WHAT IS NEEDED
Among the entries below, take the line with "right shoulder: (121, 500)" and the line with "right back paw: (1128, 618)", and output them and every line between them exactly, with nothing else.

EXTRACTED MATERIAL
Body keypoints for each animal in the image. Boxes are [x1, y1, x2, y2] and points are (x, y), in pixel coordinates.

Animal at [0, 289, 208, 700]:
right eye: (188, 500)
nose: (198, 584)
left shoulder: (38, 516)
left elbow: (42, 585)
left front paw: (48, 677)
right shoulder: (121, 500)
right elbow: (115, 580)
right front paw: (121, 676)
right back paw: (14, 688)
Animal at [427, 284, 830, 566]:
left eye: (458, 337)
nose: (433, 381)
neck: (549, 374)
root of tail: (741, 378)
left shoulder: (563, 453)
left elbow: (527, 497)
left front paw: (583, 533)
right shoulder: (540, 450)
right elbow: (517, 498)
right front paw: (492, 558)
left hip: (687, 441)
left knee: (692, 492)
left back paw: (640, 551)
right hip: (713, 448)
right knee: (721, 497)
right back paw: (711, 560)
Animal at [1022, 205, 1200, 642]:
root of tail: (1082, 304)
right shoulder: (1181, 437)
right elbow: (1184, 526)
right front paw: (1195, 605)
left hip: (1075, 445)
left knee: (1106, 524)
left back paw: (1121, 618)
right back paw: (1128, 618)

* * *

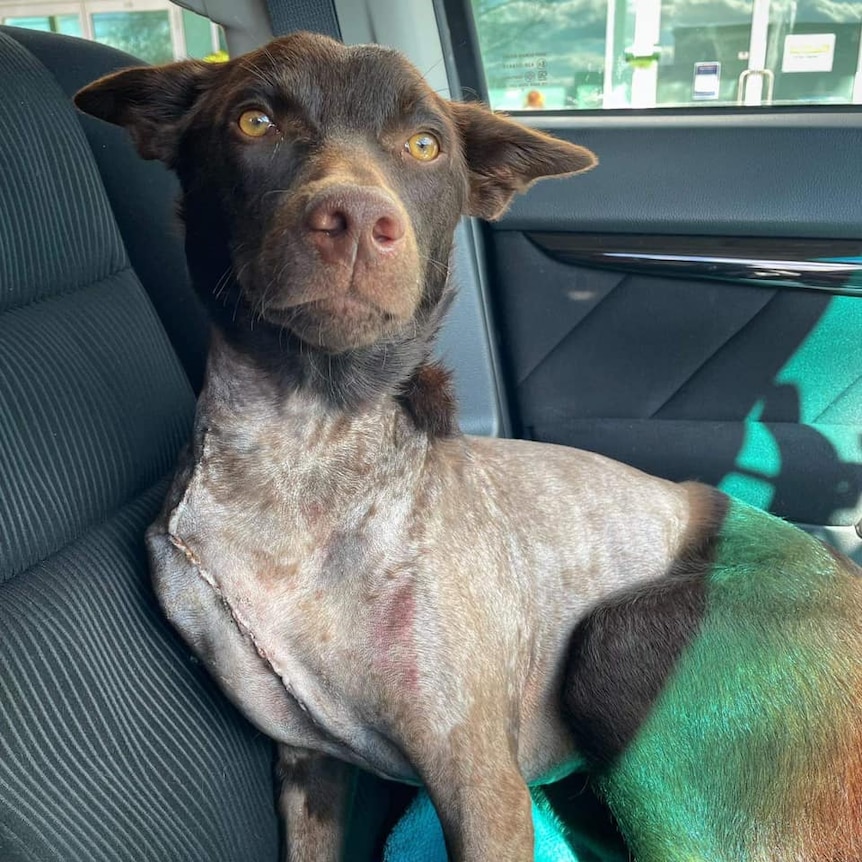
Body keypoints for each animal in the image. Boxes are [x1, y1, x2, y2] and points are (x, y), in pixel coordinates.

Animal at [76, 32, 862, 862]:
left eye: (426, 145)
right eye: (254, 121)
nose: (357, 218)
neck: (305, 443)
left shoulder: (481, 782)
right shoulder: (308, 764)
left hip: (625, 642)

TASK ANSWER
right shoulder: (121, 500)
right elbow: (115, 580)
right front paw: (121, 676)
right back paw: (14, 688)
Animal at [427, 284, 830, 566]:
left eye: (458, 337)
nose: (433, 381)
neck: (549, 374)
root of tail: (741, 378)
left shoulder: (563, 453)
left elbow: (527, 497)
left front paw: (583, 533)
right shoulder: (540, 450)
right elbow: (517, 498)
right front paw: (492, 558)
left hip: (687, 441)
left knee: (692, 492)
left back paw: (640, 551)
right hip: (713, 448)
right knee: (721, 497)
right back paw: (711, 560)
Animal at [1022, 205, 1200, 642]:
root of tail: (1082, 304)
right shoulder: (1181, 437)
right elbow: (1184, 526)
right front paw: (1195, 605)
left hip: (1075, 445)
left knee: (1106, 524)
left back paw: (1121, 618)
right back paw: (1128, 618)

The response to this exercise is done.